A Study of Streetcorner Men
By Elliot Liebow
ISBN: 978-0742-528963
166 pages
Publisher: http://www.rowmanlittlefield.com
Cover photo: AP/ Wide World Photos
Cover design by Jeffrey W. Talley
6/5 Stars
An anthropological study, written in a literary style. At its root this is a story, a story rooted in a moment, the year 1967 in Washington D.C.
(It is a worthy companion to ‘Street Corner Society’ by William Foote Whyte written 30 years earlier).
“Men without jobs
are Fathers without Children
because
they cannot be Husbands to Mothers
because they are sexual dogs.” *
In the caption above, Charles Lemert paraphrases the book.
- This is not true by the way- this is a thought model – a different thought model could contain different characteristics – rather it is a way to rationalize in the human brain and to make sense of the world around. Other models are equally valid.

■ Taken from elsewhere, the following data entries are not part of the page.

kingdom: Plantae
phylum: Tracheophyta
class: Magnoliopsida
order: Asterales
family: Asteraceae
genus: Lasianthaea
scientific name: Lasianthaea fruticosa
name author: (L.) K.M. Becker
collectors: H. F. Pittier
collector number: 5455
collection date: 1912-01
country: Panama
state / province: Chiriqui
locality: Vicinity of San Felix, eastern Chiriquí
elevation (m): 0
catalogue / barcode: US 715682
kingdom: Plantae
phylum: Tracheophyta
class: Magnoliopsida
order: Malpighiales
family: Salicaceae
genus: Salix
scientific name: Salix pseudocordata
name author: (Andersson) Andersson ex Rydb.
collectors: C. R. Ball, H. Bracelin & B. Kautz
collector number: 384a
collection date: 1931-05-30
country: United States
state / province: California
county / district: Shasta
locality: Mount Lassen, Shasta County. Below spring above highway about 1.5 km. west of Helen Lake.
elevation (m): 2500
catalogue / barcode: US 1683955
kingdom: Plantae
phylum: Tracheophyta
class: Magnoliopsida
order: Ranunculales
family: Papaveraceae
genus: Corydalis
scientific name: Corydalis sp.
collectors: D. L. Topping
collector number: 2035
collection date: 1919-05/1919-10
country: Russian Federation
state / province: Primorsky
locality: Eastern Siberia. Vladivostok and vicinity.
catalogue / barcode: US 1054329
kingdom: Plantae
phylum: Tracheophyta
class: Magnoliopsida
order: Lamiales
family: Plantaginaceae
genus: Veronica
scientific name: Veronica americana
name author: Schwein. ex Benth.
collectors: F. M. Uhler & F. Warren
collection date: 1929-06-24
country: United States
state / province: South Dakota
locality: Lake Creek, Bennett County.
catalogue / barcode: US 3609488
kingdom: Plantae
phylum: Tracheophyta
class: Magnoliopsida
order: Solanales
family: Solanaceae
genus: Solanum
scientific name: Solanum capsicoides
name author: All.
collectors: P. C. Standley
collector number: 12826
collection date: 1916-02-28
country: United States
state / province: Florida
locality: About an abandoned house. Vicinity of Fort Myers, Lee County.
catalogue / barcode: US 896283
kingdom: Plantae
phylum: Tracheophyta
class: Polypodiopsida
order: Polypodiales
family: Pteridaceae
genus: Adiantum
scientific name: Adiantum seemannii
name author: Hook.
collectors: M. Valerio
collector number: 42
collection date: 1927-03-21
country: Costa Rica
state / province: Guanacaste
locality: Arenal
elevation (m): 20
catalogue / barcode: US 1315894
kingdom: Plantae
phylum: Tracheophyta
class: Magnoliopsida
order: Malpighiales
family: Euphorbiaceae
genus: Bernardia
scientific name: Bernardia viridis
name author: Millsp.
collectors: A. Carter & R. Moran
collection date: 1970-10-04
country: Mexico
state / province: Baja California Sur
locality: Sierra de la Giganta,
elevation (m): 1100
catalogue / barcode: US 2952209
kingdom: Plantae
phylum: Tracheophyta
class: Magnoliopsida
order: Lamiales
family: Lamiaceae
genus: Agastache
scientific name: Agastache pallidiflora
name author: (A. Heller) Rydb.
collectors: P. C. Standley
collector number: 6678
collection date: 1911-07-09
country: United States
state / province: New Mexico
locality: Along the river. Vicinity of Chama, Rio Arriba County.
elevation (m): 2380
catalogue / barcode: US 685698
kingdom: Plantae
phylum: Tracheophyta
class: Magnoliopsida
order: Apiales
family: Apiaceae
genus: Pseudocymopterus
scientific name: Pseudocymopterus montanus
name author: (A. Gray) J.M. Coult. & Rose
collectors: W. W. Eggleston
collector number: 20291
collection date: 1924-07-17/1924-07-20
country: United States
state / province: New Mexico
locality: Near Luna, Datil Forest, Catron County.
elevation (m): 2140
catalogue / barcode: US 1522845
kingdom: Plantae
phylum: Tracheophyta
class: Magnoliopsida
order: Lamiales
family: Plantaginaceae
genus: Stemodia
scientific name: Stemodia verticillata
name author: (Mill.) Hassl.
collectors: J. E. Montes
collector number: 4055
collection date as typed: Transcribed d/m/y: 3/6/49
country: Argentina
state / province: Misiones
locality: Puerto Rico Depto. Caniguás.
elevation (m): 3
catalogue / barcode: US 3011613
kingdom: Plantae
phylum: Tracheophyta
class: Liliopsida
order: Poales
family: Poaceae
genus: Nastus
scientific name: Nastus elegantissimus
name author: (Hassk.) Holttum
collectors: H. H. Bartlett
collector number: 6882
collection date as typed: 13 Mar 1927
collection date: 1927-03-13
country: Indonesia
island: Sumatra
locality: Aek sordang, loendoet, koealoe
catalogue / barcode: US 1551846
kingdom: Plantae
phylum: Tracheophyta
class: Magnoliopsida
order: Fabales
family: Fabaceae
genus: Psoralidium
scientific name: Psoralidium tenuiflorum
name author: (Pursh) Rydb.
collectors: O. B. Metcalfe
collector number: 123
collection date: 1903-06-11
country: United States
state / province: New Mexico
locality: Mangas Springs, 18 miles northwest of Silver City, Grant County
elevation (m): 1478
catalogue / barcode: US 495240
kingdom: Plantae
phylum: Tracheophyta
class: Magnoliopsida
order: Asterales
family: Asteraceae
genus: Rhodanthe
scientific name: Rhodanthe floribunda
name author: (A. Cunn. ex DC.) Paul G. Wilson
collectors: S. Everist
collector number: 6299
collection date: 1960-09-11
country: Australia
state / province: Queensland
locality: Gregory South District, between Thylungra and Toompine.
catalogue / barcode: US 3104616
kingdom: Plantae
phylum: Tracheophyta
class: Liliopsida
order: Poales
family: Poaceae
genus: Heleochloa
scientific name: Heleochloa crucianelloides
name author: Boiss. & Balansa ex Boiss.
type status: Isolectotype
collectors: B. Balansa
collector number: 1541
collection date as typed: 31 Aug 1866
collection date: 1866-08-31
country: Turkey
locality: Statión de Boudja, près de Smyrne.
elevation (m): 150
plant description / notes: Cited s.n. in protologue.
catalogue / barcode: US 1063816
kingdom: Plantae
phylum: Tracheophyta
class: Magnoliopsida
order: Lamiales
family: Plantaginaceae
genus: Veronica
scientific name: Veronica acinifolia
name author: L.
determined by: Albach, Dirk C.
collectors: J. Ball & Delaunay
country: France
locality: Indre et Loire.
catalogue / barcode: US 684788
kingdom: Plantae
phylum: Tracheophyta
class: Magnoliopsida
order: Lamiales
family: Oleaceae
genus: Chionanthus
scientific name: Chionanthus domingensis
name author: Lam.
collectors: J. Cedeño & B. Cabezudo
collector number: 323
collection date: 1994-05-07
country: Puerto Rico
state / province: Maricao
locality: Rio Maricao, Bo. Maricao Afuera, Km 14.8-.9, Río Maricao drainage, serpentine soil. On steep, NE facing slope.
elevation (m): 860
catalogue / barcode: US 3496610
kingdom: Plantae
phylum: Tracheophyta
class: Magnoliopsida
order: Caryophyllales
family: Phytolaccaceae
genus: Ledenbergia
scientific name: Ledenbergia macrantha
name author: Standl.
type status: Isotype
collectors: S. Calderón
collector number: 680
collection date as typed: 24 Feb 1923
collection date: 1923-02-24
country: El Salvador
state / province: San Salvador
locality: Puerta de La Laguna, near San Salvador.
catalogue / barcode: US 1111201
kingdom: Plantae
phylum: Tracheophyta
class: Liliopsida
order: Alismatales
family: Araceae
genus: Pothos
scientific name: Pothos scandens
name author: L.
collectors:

On the streetcorner, Liebow writes, “failures are rationalized, into phantom successes and weaknesses magically transformed into strengths.”
It is this ongoing failure, the expectation of failure, and the self-fulfilling nature of these expectations, that divides families and results in violence, BUT a failure that is realistic and common and unavoidable, that destroys the most optimistic of natures.
The most beautiful thing about this story is that it “invites us across the extreme social distances into the lives of these men”. We realise they are no distance at all.